The maximum size of data that can be transferred using READ and WRITE procedures is now determined dynamically by the values returned by the FSINFO function. The maximum lengths for filenames and pathnames are now similarly specified.
File lengths and offsets have been extended from four bytes to eight bytes.[7]
[7] Future versions of NFS - or any other filesystem - will not likely need to use more than eight bytes to represent the size of a file: eight bytes can represent more than 1.7 x 1013MB of storage.
RPC errors can now return data (such as file attributes) in addition to return codes.
Additional file types are now supported for character- and block-device files, sockets, and FIFOS.
An ACCESS procedure has been added to allow an NFS client to explicitly check to see if a particular user can or cannot access a file.
Because RPC allows a server to respond to more than one version of a protocol at the same time, NFS 3 servers will be able to support the NFS 2 and 3 protocols simultaneously, so that they can serve older NFS 2 clients while allowing easy upgradability to NFS 3. Likewise, most NFS 3 clients will continue to support the NFS 2 protocol as well, so that they can speak with old servers and new ones.

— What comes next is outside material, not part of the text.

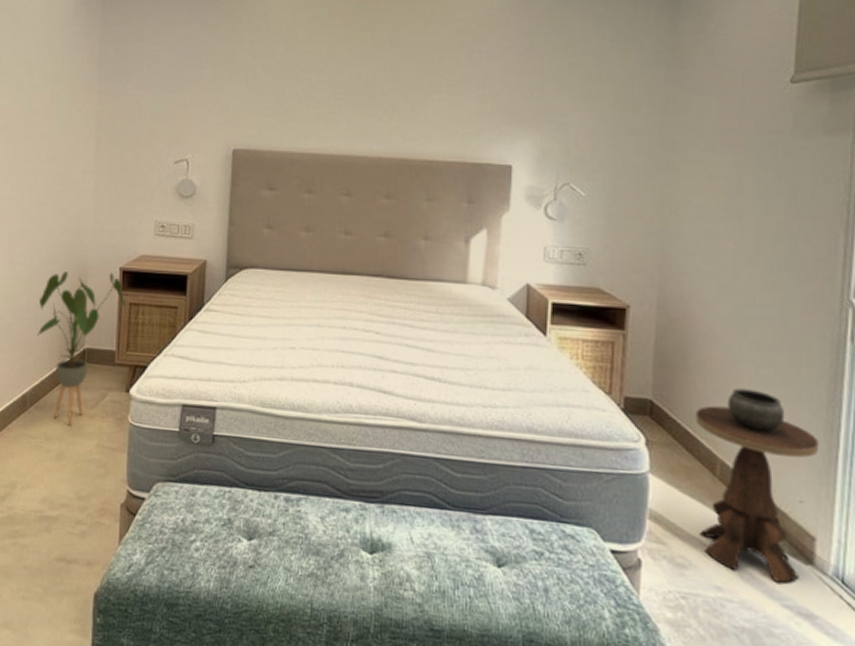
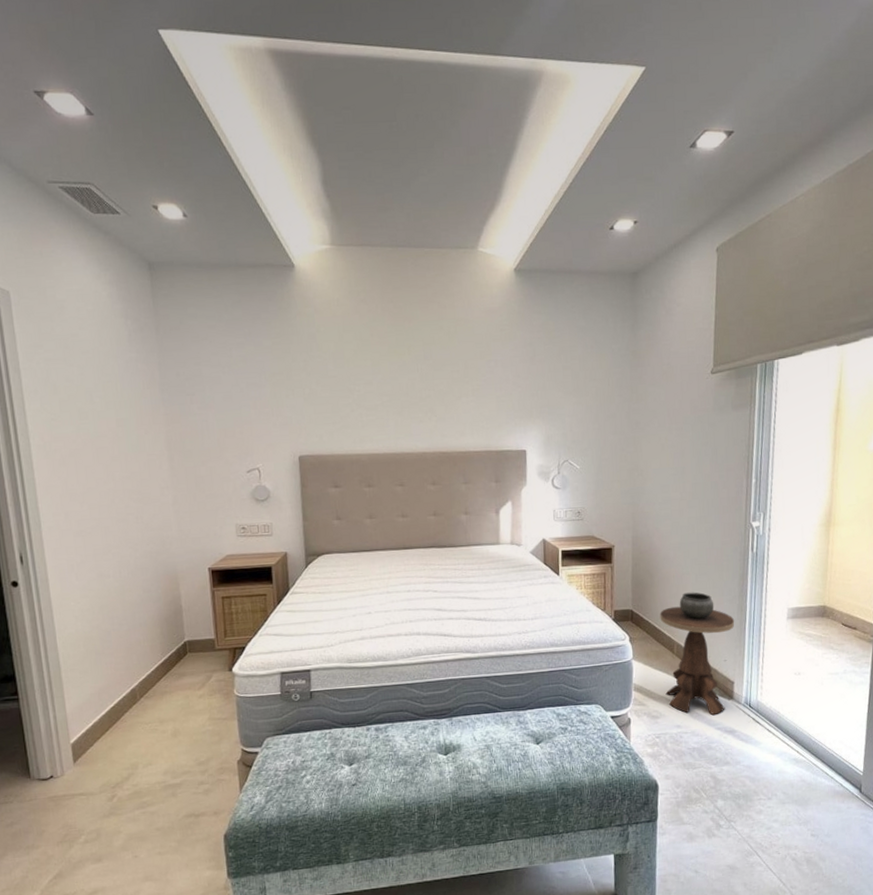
house plant: present [36,271,127,426] -> none [134,573,219,708]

This need for backward compatibility effectively prevented the NFS 3 designers from adding new security features to the protocols. If NFS 3 had more security features, an attacker could avoid them by resorting to NFS 2. On the other hand, by changing a site from unsecure RPC to secure RPC, a site can achieve secure NFS for all of its NFS clients and servers, whether they are running NFS 2 or NFS 3.
NOTE: If and when your system supports NFS over TCP links, you should configure it to use TCP and not UDP unless there are significant performance reasons for not doing so. TCP-based service is more immune to denial of service problems, spoofed requests, and several other potential problems inherent in the current use of UDP packets.